I appreciate moments like these. It’s rare that I feel seen as just me. I find it hard to simply be vulgar and stupid, without feeling the need to temper my thoughts or explain myself. It’s rare that I can let myself be, without feeling the need to apologise for an aspect of my identity.
When I first turned eighteen, going out on ladies’ night in Newtown was the shit. I finally felt some sense of ease going out. It was almost like discovering another world where I didn’t have to come out – as sexual or queer, or anything really. As the novelty wore off, the stares and the judgmental comments became more obvious and stung in a way that really upset me. Bearing in mind that because of my wayward muscles, I encounter ignorant and idiotic people on a daily basis. But somehow this was different. I thought this was meant to be a more ‘liberal’ crowd, one more embracing of diversity. How naïve I was!
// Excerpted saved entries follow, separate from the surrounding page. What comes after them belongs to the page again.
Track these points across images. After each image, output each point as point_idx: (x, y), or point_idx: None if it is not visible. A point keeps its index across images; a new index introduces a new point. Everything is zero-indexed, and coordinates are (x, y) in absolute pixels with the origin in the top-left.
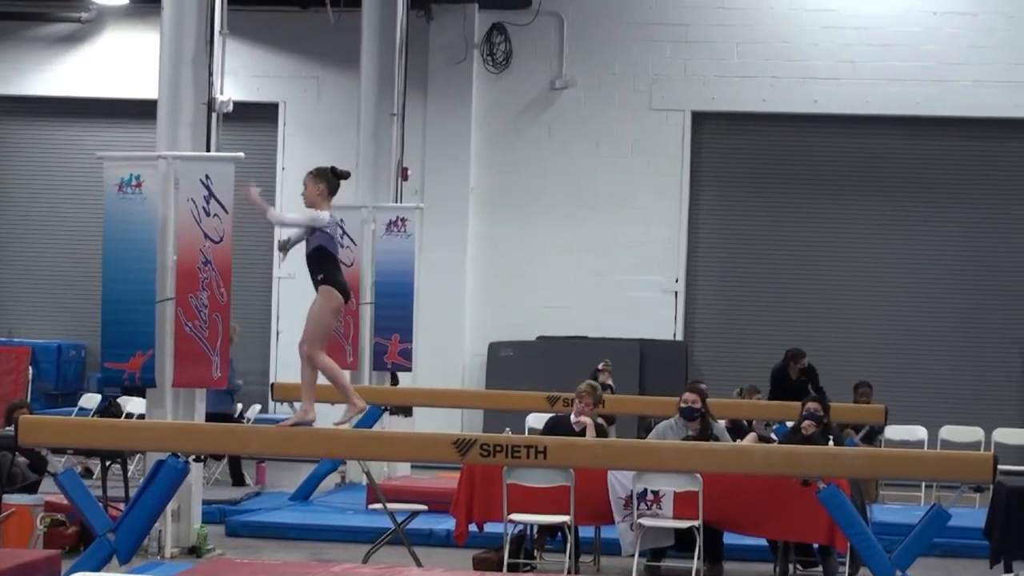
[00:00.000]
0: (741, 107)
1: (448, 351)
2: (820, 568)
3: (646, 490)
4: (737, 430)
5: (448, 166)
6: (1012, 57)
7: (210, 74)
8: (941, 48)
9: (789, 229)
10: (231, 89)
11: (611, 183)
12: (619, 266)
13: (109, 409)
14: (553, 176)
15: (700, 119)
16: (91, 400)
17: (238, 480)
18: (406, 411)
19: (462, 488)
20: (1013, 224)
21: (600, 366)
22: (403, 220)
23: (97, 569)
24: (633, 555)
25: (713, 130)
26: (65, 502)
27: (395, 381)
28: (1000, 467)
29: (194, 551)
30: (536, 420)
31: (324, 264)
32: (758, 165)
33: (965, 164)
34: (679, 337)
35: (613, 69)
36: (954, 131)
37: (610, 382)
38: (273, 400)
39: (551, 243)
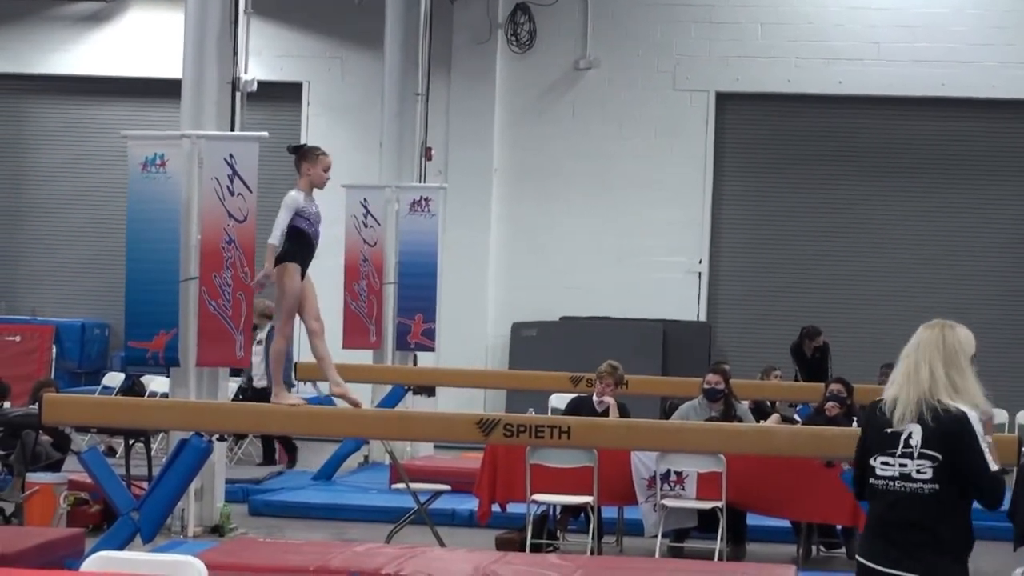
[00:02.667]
0: (765, 88)
1: (471, 331)
2: (843, 549)
3: (669, 471)
4: (760, 411)
5: (472, 146)
6: None
7: (234, 53)
8: (966, 29)
9: (813, 210)
10: (255, 69)
11: (635, 164)
12: (643, 247)
13: (132, 388)
14: (577, 157)
15: (724, 100)
16: (114, 379)
17: (269, 458)
18: (429, 391)
19: (485, 468)
20: None
21: None
22: (427, 200)
23: (120, 548)
24: (656, 536)
25: (737, 111)
26: (89, 481)
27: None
28: None
29: (217, 530)
30: (559, 400)
31: None
32: (782, 146)
33: (990, 145)
34: (702, 318)
35: (637, 50)
36: (979, 112)
37: None
38: (296, 380)
39: (574, 224)
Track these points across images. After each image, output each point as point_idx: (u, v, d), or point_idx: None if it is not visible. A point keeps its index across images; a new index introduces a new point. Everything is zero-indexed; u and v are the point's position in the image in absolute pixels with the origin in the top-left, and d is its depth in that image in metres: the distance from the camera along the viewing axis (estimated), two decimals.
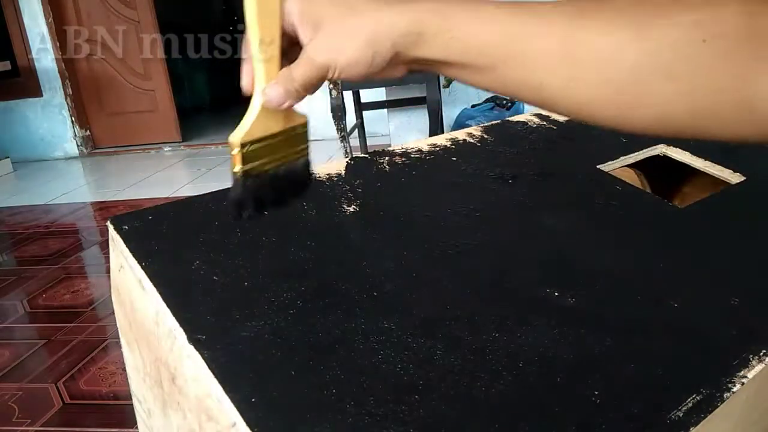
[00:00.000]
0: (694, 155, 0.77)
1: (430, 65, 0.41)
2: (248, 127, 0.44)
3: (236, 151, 0.43)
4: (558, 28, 0.36)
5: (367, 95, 3.33)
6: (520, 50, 0.37)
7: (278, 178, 0.45)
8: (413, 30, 0.38)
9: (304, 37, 0.41)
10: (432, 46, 0.39)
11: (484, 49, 0.38)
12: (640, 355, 0.41)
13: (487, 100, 3.85)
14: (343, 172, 0.68)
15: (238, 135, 0.43)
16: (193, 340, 0.41)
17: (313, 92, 0.44)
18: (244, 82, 0.44)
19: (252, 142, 0.44)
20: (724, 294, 0.48)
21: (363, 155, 0.73)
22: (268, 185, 0.45)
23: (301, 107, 0.47)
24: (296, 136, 0.48)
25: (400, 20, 0.39)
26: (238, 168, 0.43)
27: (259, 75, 0.43)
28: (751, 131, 0.34)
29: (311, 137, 0.49)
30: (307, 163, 0.48)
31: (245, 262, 0.51)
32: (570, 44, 0.36)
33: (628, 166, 0.78)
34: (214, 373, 0.38)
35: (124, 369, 1.15)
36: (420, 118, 3.17)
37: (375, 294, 0.47)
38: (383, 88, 3.11)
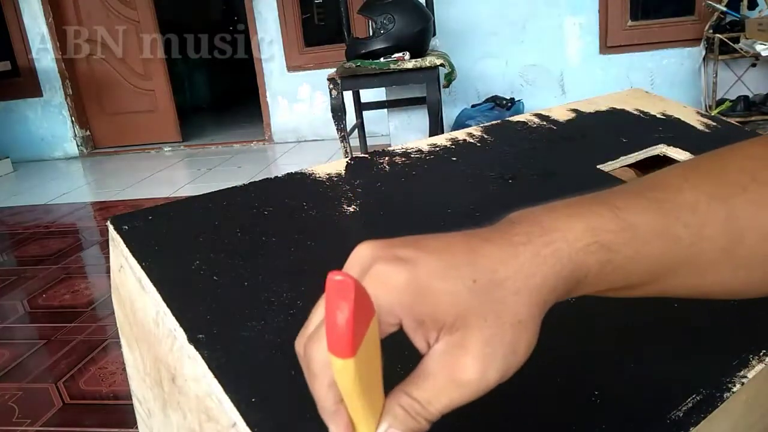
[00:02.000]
0: (694, 155, 0.77)
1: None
2: None
3: None
4: (717, 220, 0.31)
5: (367, 95, 3.34)
6: (685, 259, 0.31)
7: None
8: (572, 282, 0.30)
9: (419, 342, 0.29)
10: (591, 287, 0.31)
11: (648, 268, 0.31)
12: (640, 355, 0.41)
13: (487, 100, 3.85)
14: (343, 172, 0.68)
15: None
16: (193, 340, 0.41)
17: None
18: None
19: None
20: None
21: (363, 155, 0.73)
22: None
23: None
24: None
25: (561, 276, 0.29)
26: None
27: (363, 421, 0.29)
28: None
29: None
30: None
31: (245, 262, 0.50)
32: (733, 236, 0.31)
33: (628, 166, 0.78)
34: (214, 373, 0.38)
35: (124, 369, 1.15)
36: (420, 118, 3.17)
37: None
38: (383, 88, 3.11)
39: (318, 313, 0.29)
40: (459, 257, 0.28)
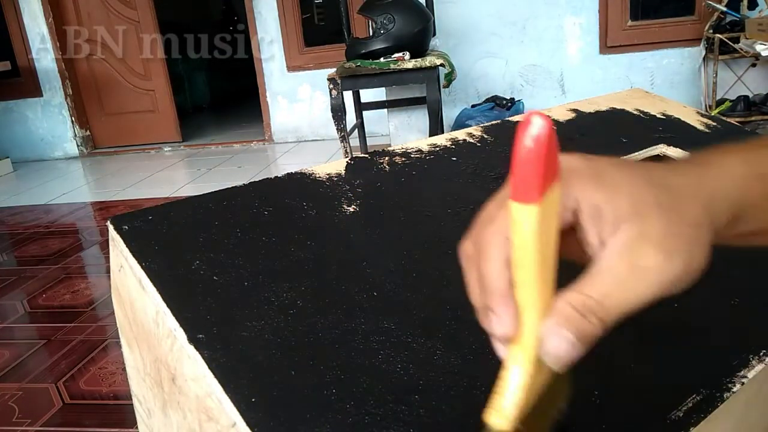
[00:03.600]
0: None
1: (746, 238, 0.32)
2: (514, 406, 0.27)
3: None
4: None
5: (367, 95, 3.34)
6: None
7: None
8: (737, 207, 0.29)
9: (594, 235, 0.26)
10: (751, 221, 0.30)
11: None
12: (640, 355, 0.41)
13: (487, 100, 3.85)
14: (343, 172, 0.68)
15: (498, 419, 0.27)
16: (193, 340, 0.41)
17: None
18: (506, 328, 0.26)
19: (521, 420, 0.27)
20: (724, 294, 0.48)
21: (363, 155, 0.73)
22: None
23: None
24: (557, 381, 0.29)
25: (729, 197, 0.29)
26: None
27: (532, 314, 0.26)
28: None
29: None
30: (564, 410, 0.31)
31: (245, 262, 0.50)
32: None
33: None
34: (214, 373, 0.38)
35: (124, 369, 1.15)
36: (420, 118, 3.18)
37: (375, 294, 0.47)
38: (383, 88, 3.11)
39: (487, 211, 0.29)
40: (636, 167, 0.28)
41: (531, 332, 0.26)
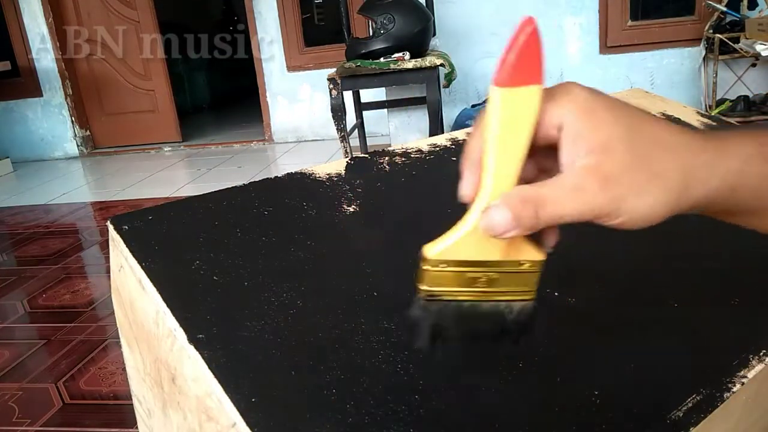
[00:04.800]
0: None
1: (709, 211, 0.33)
2: (449, 245, 0.32)
3: (425, 267, 0.33)
4: None
5: (367, 95, 3.34)
6: None
7: (477, 316, 0.34)
8: (728, 184, 0.31)
9: (567, 155, 0.30)
10: (742, 199, 0.31)
11: None
12: (640, 355, 0.41)
13: (487, 100, 3.85)
14: (343, 172, 0.68)
15: (432, 250, 0.33)
16: (193, 340, 0.41)
17: None
18: (465, 191, 0.32)
19: (449, 263, 0.33)
20: (724, 294, 0.48)
21: (363, 155, 0.73)
22: (459, 319, 0.34)
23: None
24: (518, 274, 0.34)
25: (718, 170, 0.30)
26: (422, 288, 0.34)
27: (487, 187, 0.31)
28: None
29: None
30: (528, 310, 0.35)
31: (245, 262, 0.50)
32: None
33: None
34: (214, 373, 0.38)
35: (124, 369, 1.15)
36: (420, 118, 3.18)
37: (375, 294, 0.47)
38: (383, 88, 3.11)
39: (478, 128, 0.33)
40: (635, 118, 0.31)
41: (484, 200, 0.31)
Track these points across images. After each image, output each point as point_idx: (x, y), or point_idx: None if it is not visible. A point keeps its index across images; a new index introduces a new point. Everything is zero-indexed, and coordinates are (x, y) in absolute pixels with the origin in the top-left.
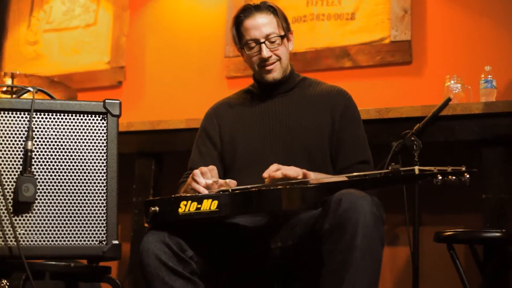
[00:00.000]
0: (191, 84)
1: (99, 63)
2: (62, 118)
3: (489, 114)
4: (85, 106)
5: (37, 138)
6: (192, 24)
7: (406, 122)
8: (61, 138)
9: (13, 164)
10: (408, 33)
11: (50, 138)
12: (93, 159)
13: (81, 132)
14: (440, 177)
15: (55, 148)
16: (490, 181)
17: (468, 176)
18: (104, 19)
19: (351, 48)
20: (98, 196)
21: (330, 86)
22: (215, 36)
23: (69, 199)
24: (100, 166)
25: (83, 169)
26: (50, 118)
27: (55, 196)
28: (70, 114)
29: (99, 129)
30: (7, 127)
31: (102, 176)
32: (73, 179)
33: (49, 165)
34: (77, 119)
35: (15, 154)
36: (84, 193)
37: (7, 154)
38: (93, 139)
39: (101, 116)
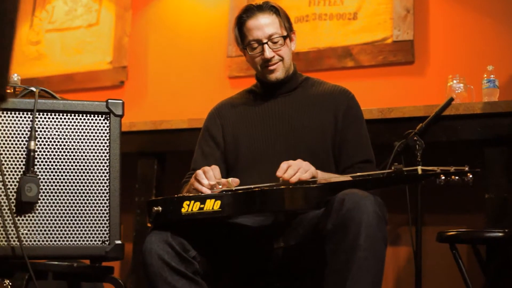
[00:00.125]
0: (194, 84)
1: (101, 63)
2: (65, 118)
3: (492, 114)
4: (87, 106)
5: (40, 138)
6: (194, 24)
7: (409, 122)
8: (64, 138)
9: (16, 164)
10: (411, 33)
11: (53, 138)
12: (95, 159)
13: (84, 132)
14: (443, 177)
15: (58, 148)
16: (493, 181)
17: (471, 176)
18: (106, 19)
19: (353, 48)
20: (101, 196)
21: (333, 85)
22: (217, 36)
23: (71, 199)
24: (103, 166)
25: (85, 169)
26: (53, 118)
27: (58, 196)
28: (72, 114)
29: (101, 129)
30: (10, 127)
31: (105, 176)
32: (75, 179)
33: (52, 165)
34: (80, 119)
35: (18, 154)
36: (87, 193)
37: (10, 154)
38: (95, 139)
39: (104, 116)
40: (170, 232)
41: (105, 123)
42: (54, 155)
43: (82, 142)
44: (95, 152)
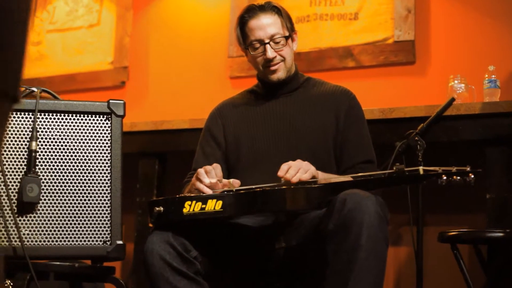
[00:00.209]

Take for example the time that I dragged my then-straight twin sister out to the Sly Fox. She was a bit shocked by her surroundings, so stayed close by my side. Nevertheless some random person on the street felt the need to praise her for ‘bringing her disabled sister out to the bar’ and, just like that, in one fell swoop, they made me feel less than an autonomous being. Another time, I was being silly with a friend, and maybe dancing a little provocatively, when a lady felt she needed to tell my friend not to hurt me later that night, as if I wasn’t aware of my surroundings. These types of things happened often enough for me to realise that Wednesdays in Newtown weren’t the best place for me. It was more than that, I felt so invisible and disempowered.
I’ve become accustomed to sympathy and condescension from people I don’t know, so that makes going out hard, and dating even harder.
A few of my closest friends have had to listen to me rant about my brief – basically non-existent – ventures into online dating. I know I am not that awful to look at, but I’m more attractive in print, trust me. Still, I think my OK Cupid profile has been up for a few years, and to date, no one has contacted me despite me sending out over a dozen messages.
So many of my friends have been mistaken for my carer or a relative it’s actually ridiculous. It really irks me, because it’s as if people don’t see me as capable of being decent company. I don’t think people realise how these things gradually chip away at your confidence and notions of self.
To be perfectly honest, it sucks. It becomes difficult to imagine being sexual in the face of this overall response. If someone glances at me, I automatically assume it’s because my body is spastic. On the other hand, who knows? They just might be making eyes at me, but that’s the thing, it’s not straightforward.
Disability complicates almost everything. Laughter can mean discomfort. I’m sure you’ve heard the cliché of the laughing sad clown. I may be winking at you, and you might think it’s a twitch. Given the way my muscles move, and how I communicate, I am unable to conform, I can’t embody my identity in a way that people won’t undermine or belittle.
So as we meander down this queer road together, I encourage you to stop and question your own preconceived notions of physical ability.